Их приносили не связные — связные бежали через низину, а низины больше не было, была молочная река, в которой ничего не жило. Их приносили сверху, кружным путём, и оттого они опаздывали, и всё, что я знал, я знал на десять минут позже.

Первая рота — вышла.

Михеев вывел её тремя выходами, как ходил на учении, и повязки были мокрые. Раствора у него не было. Он мочил водой — той, что грел всю ночь по моему приказу. Вода хуже. Но вода была тёплая, и её было три бочки, и он вылил все три.

Он и сам после сказал: «Я, ваше высокоблагородие, воду грел. А чего с ней делать — не знал. Ну, думаю, тёплая — оно всё же не студёная».

Четвёртая — вышла.

Ольшанский повёл кадровую своим порядком. Не россыпью. Повзводно, в затылок, шагом.

Мне после докладывали это как упрёк: он-де потерял шесть минут. Он их потерял. И он не потерял ни одного человека в строю, и никто у него не побежал вбок, и никто не сел, и вышли все до последнего: рядом шёл унтер и считал вслух.

Он вывел их так, как умел.
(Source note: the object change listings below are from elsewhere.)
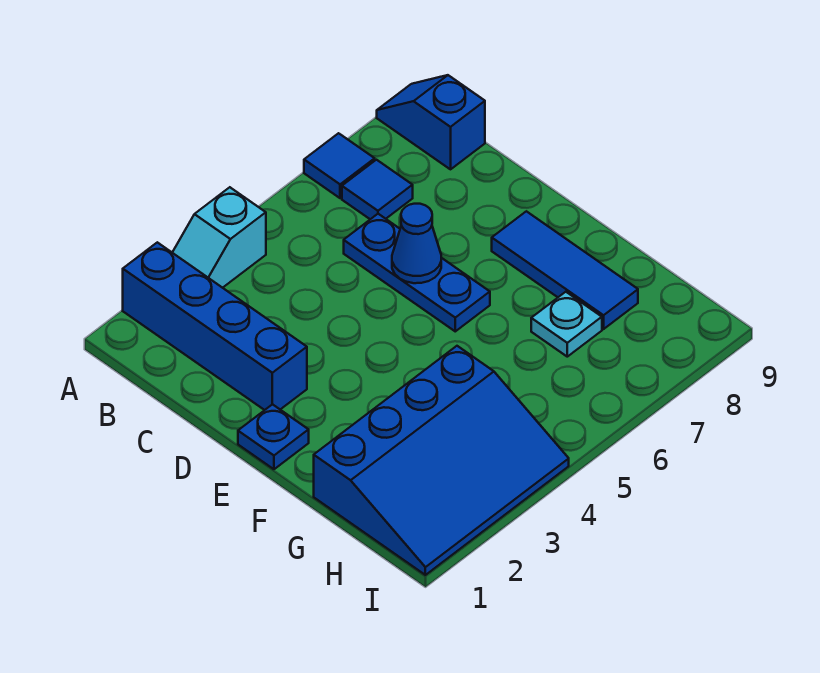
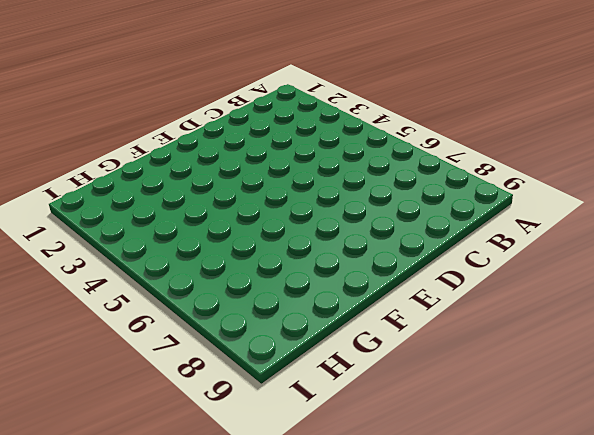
none -> blue 1x4 brick [123,242,307,410]
none -> cyan 1x2 slope [172,187,266,288]

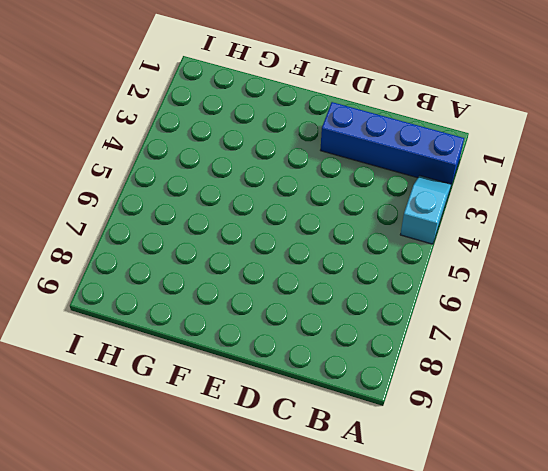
none -> blue 1x1 tile [304,133,375,198]
none -> blue 1x2 slope [377,75,485,169]

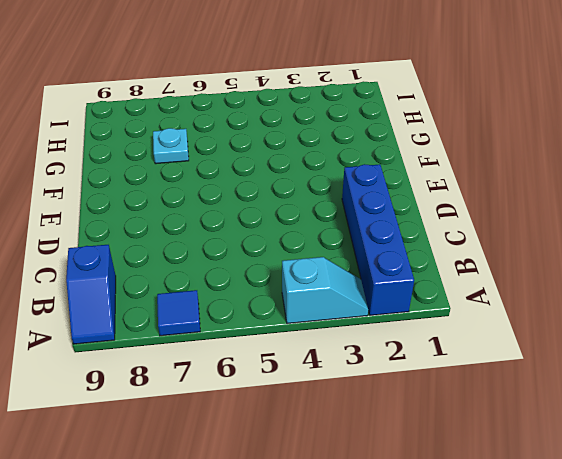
none -> blue 1x1 tile [342,160,413,219]
none -> blue 1x3 plate [344,214,490,331]

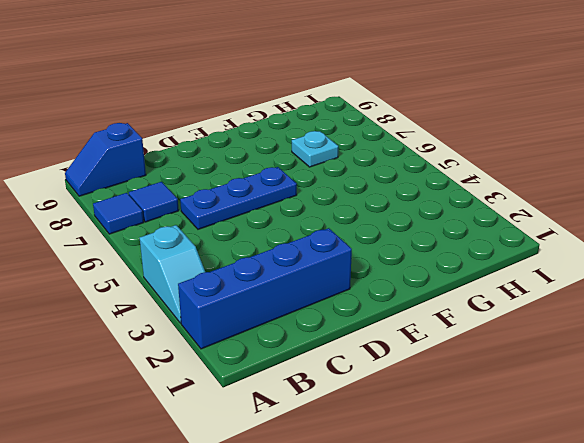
none -> blue 1x1 plate [238,404,309,469]
none -> blue 1x3 tile [492,211,638,329]

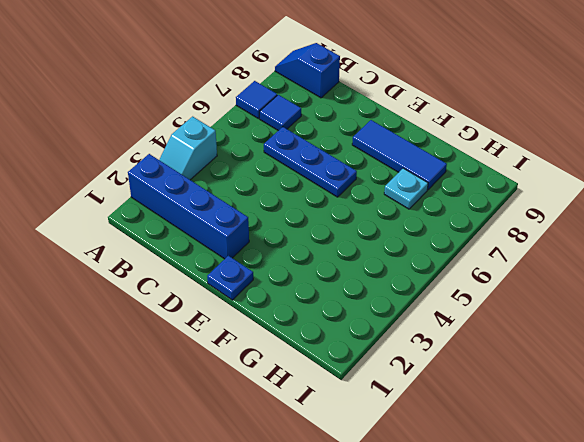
none -> blue 3x4 slope [314,346,569,575]
none -> blue 1x1 cone [392,204,441,283]

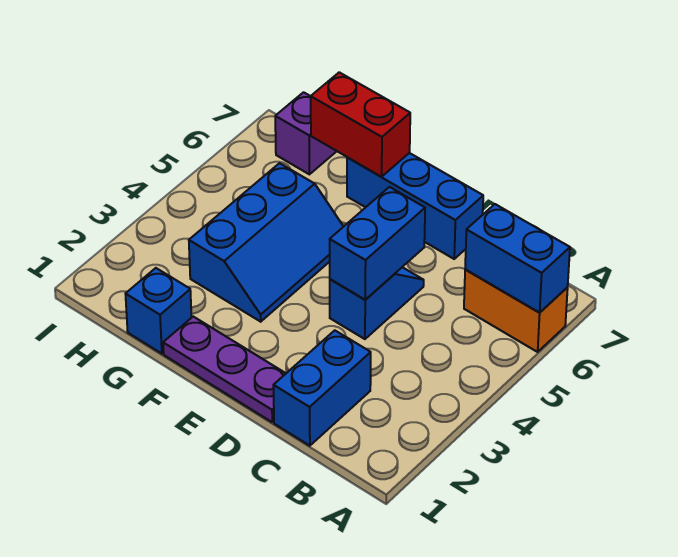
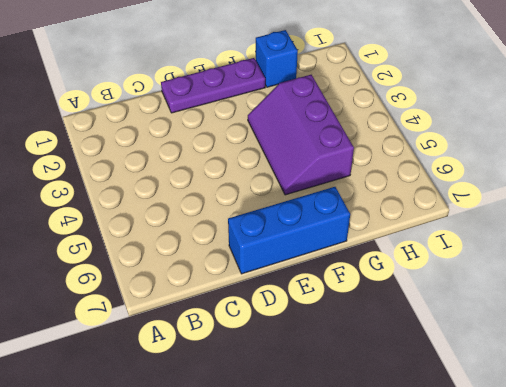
purple 2x3 slope [248,75,354,195] -> blue 2x3 slope [189,163,344,322]
none -> orange 1x2 brick [464,270,568,352]
none -> blue 1x2 brick [273,330,371,446]

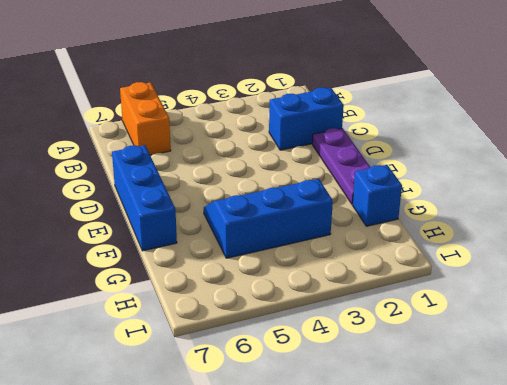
none -> blue 1x2 slope [330,267,424,339]
none -> purple 1x1 brick [275,92,337,174]

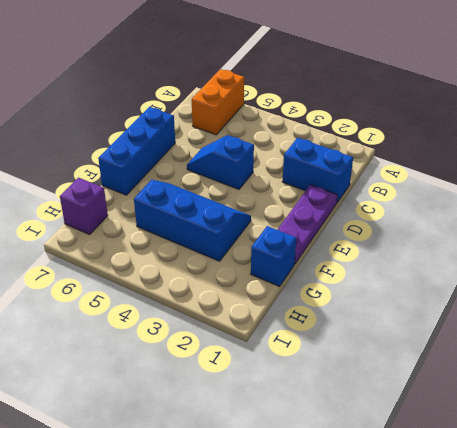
none -> blue 1x2 brick [465,204,570,313]
none -> blue 1x2 brick [330,187,425,300]

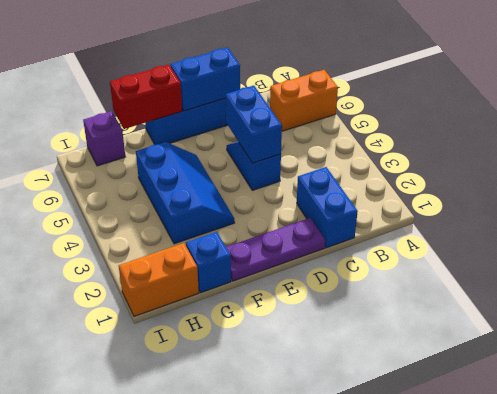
blue 1x2 brick [171,48,240,111] -> blue 1x2 brick moved to [465,204,570,313]
orange 1x2 brick [119,243,199,316] -> none

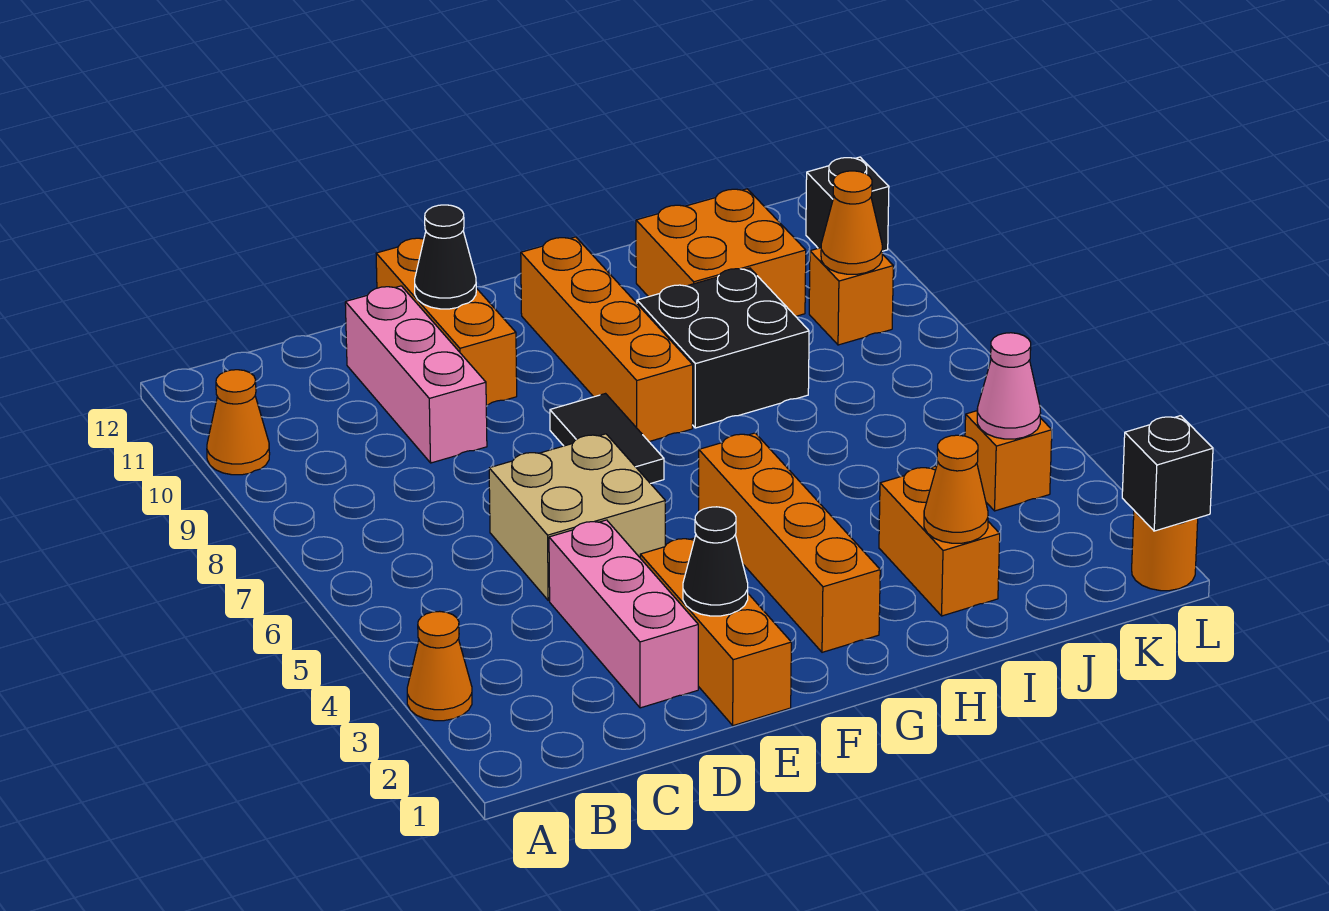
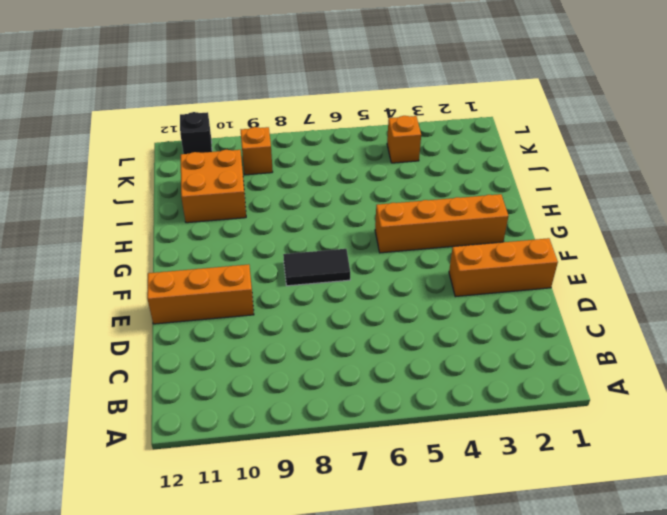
none -> orange 1x1 cone [407,611,472,721]
none -> orange 1x1 cone [207,370,270,475]
none -> pink 1x3 brick [549,520,698,708]

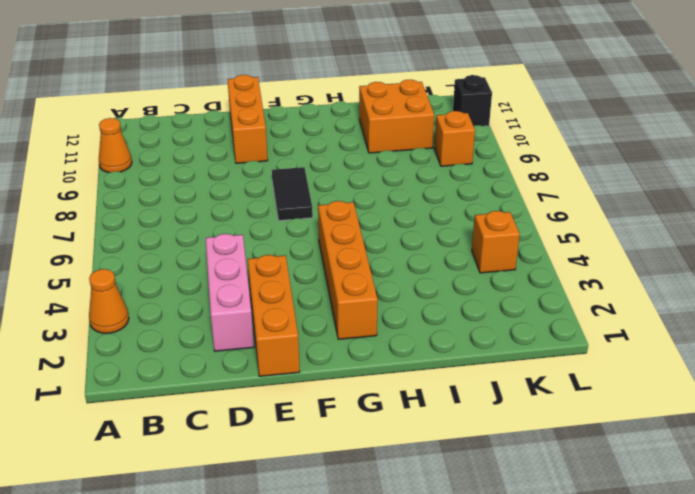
none -> tan 2x2 brick [489,434,665,600]
none -> pink 1x3 brick [345,286,487,463]
none -> orange 1x4 brick [521,237,693,441]

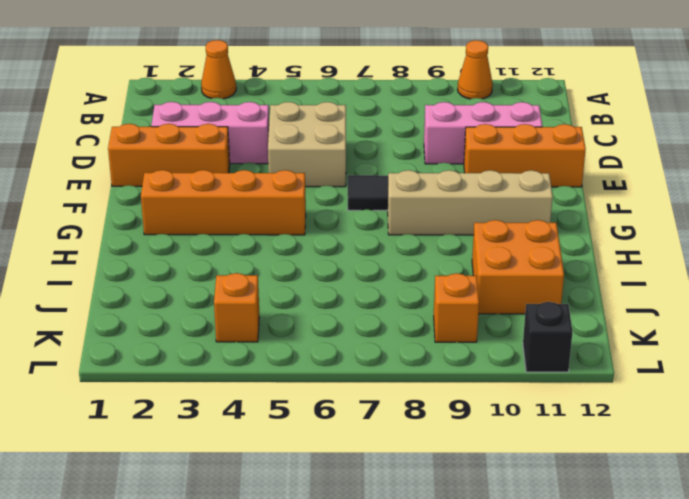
tan 1x4 brick [388,170,553,235] -> orange 1x4 brick [521,237,693,441]
none -> black 2x2 brick [637,268,809,428]
none -> orange 1x2 brick [879,466,1000,616]
none -> orange 1x1 round brick [1132,511,1198,591]

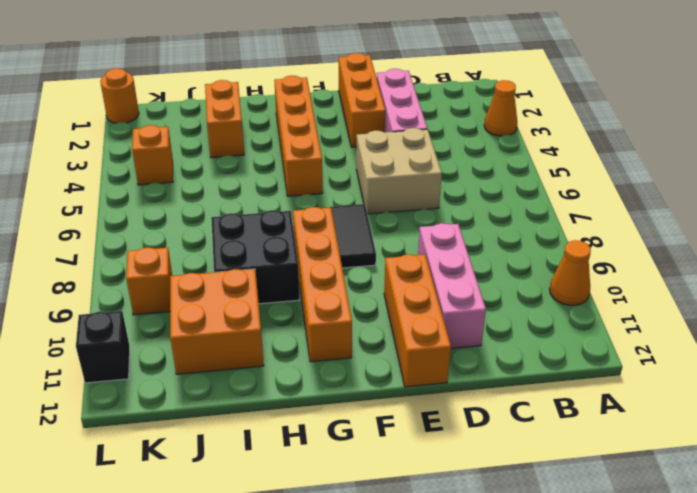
none -> black 1x1 cone [683,507,748,616]
none -> black 1x1 cone [415,205,476,309]
none -> orange 1x1 cone [924,435,988,543]

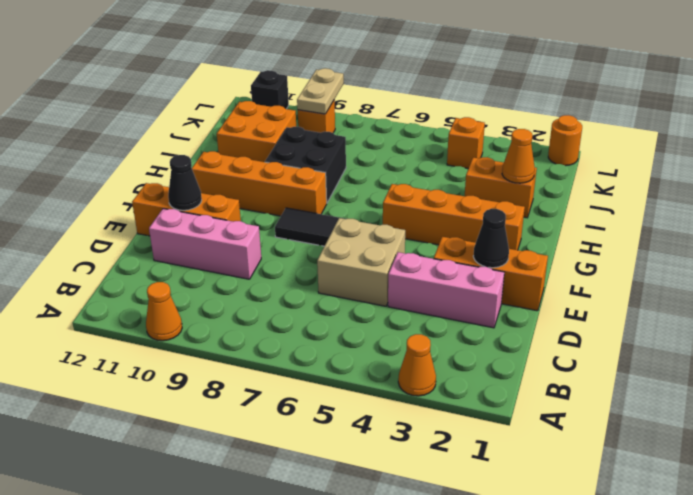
tan 1x2 plate [297,68,344,114] -> orange 1x1 cone [821,171,882,274]
none -> pink 1x1 cone [977,333,1041,439]
none -> black 1x1 brick [1122,416,1213,531]

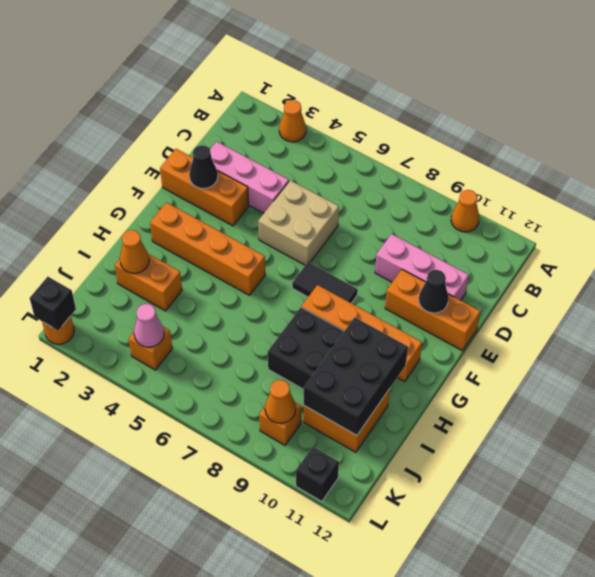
black 2x3 brick [304,317,408,435] -> none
Я бы так не сумел. Я бы гнал.

Вторая — вышла первой из всего батальона.

Маршевые. Полтораста с палками и арисаками. Те самые, которых нечем вооружить, которых учат «на месте выдадут», которые не солдаты ещё и, может, не станут.

Их вывел Гужев.

Как он их вывел, мне после рассказывали трое, и все трое рассказывали одно и то же, и никто не мог объяснить, отчего это подействовало. Он не командовал. Он пошёл вдоль и стал звать.

— Тимофей. Наверх. Прошка Малой — наверх. Сидор, ты слышь, наверх иди.

И они шли на своё имя, как шли за ним в темноте под разрывами две недели назад, — потому что человек, у которого отнялись ноги от страха, не слышит команды, а своё имя слышит; и звал их тот, кто их вязал бечёвкой на этапе, когда у них не было ни винтовок, ни роты, ни имени.

Зотов своих не выводил.

Пулемёты стояли в середине, на бугре, выше низины на две сажени, и до них не дошло. Зотов сидел при машинах, обмотав лицо, и делал то единственное, что мог: глядел вперёд, в молоко, — за молоком должны были пойти.

На ночь в двух машинах оставили воду с глицерином, из двух других воду слили. По тревоге вторые номера залили их из жестянок, стоявших у печи, пока первые ставили коробки и ленты. На этот раз лишняя минута нашлась: газ шёл низиной, а пулемёты стояли выше. Все четыре машины были готовы.

Он мне после сказал одну фразу, и я её записал в книжку, чтоб не забыть.

— Ваше высокоблагородие. Ежели б они полезли сразу с газом — я бы из двух стрелял. А они выждали. Мне повезло.

Он сказал это и опять положил ладонь на кожух — и не отнимал, покуда мы говорили.

Основная волна прошла примерно за час; к шестому часу облако начало рваться на клочья.

Ветер отпустил.Молоко в низине посветлело, потянулось клочьями и ушло. Открылась ольха, ручей, вешки — стояли, все восемнадцать, — и то, что осталось внизу.

Я пошёл туда сам, и меня не пустили: Дёгтев встал поперёк и сказал, что там ещё держит, что в воронках оно ещё сидит и будет сидеть до полудня, и что нечего.

— Кто там?

— Ерошкин взвод, — сказал Дёгтев.

Свиягина сменили вскоре после рассвета, когда до его поста добрался человек из резерва.

Он простоял на посту сверх смены около четырёх часов, часть времени в редком краю облака, и когда его свели вниз, сел на приступку и сказал только:

— Ваше высокоблагородие, а я думал — туман.

И заплакал. Не от газа — газ у него был лёгкий, он к вечеру отдышался и через неделю стоял опять. Он заплакал оттого, что двенадцать часов простоял, и всё это время не ошибался, и никому от этого не полегчало.

Я его после представил к медали, и медаль ему дали, и в наградном листе было написано: «своевременным обнаружением газовой волны способствовал». Своевременным обнаружением. Он один во всём батальоне в ту ночь сделал ровно то, что от него требовалось, и сделал вовремя.